Ya casi a la hora de la cena, otro wasap. Este es de una científica amiga. Mujer racional como no conozco otra. Conicet, pura ciencia. Mismo audio. Ya está: las alarmas saltan todas juntas y el pánico es lo único que entiendo.

Me acuerdo de la lagaña, del estornudo, de las gotitas de fluido en la computadora.

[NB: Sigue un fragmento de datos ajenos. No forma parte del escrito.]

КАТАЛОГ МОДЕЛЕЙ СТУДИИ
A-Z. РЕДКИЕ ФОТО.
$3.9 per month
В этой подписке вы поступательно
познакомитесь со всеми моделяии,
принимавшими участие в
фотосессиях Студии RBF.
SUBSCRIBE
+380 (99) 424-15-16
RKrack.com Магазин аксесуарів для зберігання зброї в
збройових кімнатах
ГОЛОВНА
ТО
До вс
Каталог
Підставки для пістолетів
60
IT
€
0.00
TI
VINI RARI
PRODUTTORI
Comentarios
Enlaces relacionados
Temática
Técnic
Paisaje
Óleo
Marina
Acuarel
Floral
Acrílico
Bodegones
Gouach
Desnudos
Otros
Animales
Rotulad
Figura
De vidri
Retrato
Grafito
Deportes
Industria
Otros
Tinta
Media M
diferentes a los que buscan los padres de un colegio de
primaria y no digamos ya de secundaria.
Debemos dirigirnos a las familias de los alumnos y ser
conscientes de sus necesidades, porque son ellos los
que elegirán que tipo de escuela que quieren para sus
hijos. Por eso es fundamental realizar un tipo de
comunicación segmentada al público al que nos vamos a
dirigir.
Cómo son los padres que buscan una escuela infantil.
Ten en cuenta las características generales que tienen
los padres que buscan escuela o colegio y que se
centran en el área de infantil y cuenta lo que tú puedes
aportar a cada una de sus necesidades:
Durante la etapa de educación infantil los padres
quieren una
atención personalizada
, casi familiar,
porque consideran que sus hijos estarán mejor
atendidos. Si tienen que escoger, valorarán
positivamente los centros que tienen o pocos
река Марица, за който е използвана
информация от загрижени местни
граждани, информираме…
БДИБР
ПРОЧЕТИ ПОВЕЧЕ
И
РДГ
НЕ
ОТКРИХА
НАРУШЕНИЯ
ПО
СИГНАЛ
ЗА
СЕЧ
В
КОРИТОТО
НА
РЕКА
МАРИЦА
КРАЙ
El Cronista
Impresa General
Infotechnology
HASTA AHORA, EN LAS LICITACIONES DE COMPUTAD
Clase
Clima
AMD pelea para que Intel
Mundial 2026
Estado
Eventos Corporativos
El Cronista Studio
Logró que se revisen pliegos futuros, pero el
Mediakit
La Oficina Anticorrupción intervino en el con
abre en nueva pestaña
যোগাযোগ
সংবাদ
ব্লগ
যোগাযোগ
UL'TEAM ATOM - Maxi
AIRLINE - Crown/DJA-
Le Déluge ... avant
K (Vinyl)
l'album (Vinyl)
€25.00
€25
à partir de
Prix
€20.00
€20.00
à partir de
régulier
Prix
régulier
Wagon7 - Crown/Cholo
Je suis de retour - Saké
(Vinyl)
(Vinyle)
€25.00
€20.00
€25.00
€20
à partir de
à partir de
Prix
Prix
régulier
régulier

Repaso cómo y dónde puse las manos cuando salí a hacer la compra, qué toqué, qué no toqué cuando llegué a la casa.

Me voy al baño a cantar "I will survive" por enésima vez y, cuando estoy en medio de la operación escucho el noticiero: "los integrantes del Malbrán salieron a desmentir un audio que está circulando...".

Alma al cuerpo. Salta el wasap. Es mi amiga científica: "¿Viste lo que están diciendo del Malbrán?". Sí, le digo. Era mentira. Ella: "es de locos. A mí me lo mandó alguien de súper confianza" (se refiere a probado ser de ciencia). Y remata: "es de locos. Esto te lleva a no creer en nada. Habrá que leer más a los filósofos".

Dicen los filósofos: el hecho ha muerto bajo la potestad de la opinión. Todo es discutible: si la tierra es plana o no lo es. Dicen los teóricos, en los que creo y a los que sigo: "la emoción envuelve a la información de tal modo que sin ella -la emoción- el dato se vuelve ruido".

Sí. Hoy la cabeza fue ruido y más ruido. Emoción pura, pura sin razón.

Otra certeza me trae el virus: las pulsiones nos dominan, no importa que seas Einstein.